Justice Scalia has an impressive mind, and he is an engaging writer. He is also a result oriented scold. In his case, I sometimes wish birth control were retroactive.

And this evidence wasn't somehow suspect; it was his very own statements.

Even though there is ancillary evidence that supports it, I couldn't wholeheartedly agree with this one sentence here without knowing more precisely when and where the statements in question were made. I see no reason to believe ex post facto that this was not a frank and sincere declaration on his part... but that's because we have the cooberation of his subsequent behavior. Lacking that, I'd still be suspicious unless I had very good reason to believe that his statement was being made consistently and in neutral surroundings, which the above-quoted report does not really suggest. That well is good and poisoned at the moment...

I would generally be extremely cautious about taking a CSRT/ARB summary at face value; they are always conclusory & often grossly inaccurate--remember the Corinne Hegland article? Detainee's statements that they saw Bin Laden on Al Jazeera rendered as "Detainee admitted knowing Osama Bin Laden", and the like? So to say that "the detainees' own statements" aren't suspect is, in general, actually totally credulous & a big mistake. The statement that he intended to kill as many Americans as possible, specific admissions about actual combat, etc. seem unusual & like giant red flags, and we have confirmation that he did intend to kill Americans. But just be wary of those summaries, in general.

(In fact, I would normally accuse someone calling such a summary "evidence" of extreme credulity.

I mean, this guy sounds pretty scary, doesn't he?

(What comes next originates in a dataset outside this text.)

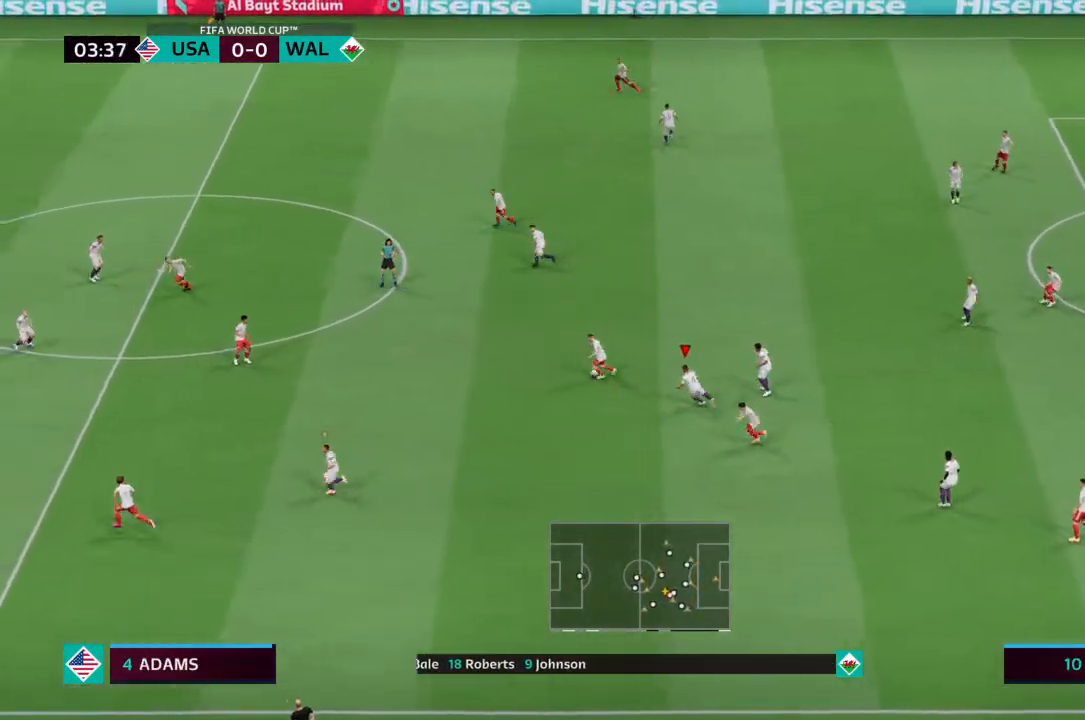
{"buttons": ["R2"], "left_stick": "up-left", "right_stick": "center", "events": []}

a. The detainee is a member or ally of Al Qaida or its network...Detainee is a close associate with, and planned to travel to PK with, an individual who later engaged in a suicide bombing....The detainee participated in activities with a group that is part of the Al Qaida network.

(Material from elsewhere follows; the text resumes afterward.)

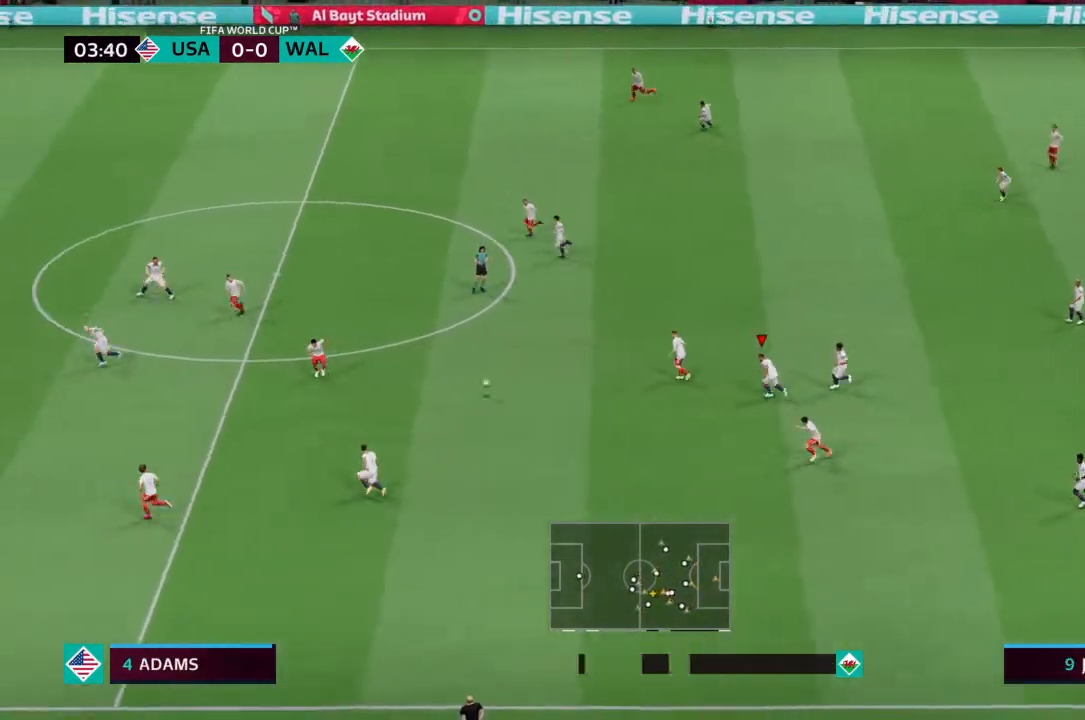
{"buttons": [], "left_stick": "down", "right_stick": "center", "events": [[133, "R2", "up"], [233, "left_stick", "down-left"], [267, "L1", "down"], [333, "L1", "up"], [333, "left_stick", "down"]]}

And there's nothing suspect about this summary; it's based on the detainee's own statements:

b. Detainee engaged in hostilities against the US or its coalition partners. Detainee admits that he conducted surveillance of buildings, hospitals and schools with another detainee. Detainee admits that he assisted with the transfer of chemical weapons at a compound near Kabul, Afghanistan. Detainee states that he trained several of the September 11 hijackers in martial arts and had planned to hijack a plane himself. Detainee was captured along with two German Muslims in Pakistan by Pakistani authorities
.

Except, the first of those is from Murnat Kurnaz's CSRT & is totally made up; the second is from Mamdouh Habib's & was made based under confessions extracted under torture in Egypt.)

I doubt Ajmi's case is actually comparable, but treating the CSRT summaries as reliable evidence is just foolish, even it's convenient in this case. Mind you, I would guess his release had as much to do with his Kuwaiti nationality as the merits, and I would guess in his case there was real evidence to support continued detention...)

Katherine: point taken.

ISN 220 was certainly an enemy combatant, but there seems precisous little evidence to justify catagorizing him as an unlawful enemy combatant rather than an ordinary prisoner of war. The evidence listed in the post shows him to be a member of the armed forces of the de facto government of Afghanistan. We might have had a basis for turning him over to the Kuwaitis for trial as a deserter, but there was no basis for holding at Guantanamo, as opposed to an ordinary POW facility, or to otherwise deny him the rights of an ordinary POW (including the right to release at the conclusion of hostilities).

There are possibilities

Perhaps they tried to turn him.

Or perhaps they released him thinking he would do exactly what he did.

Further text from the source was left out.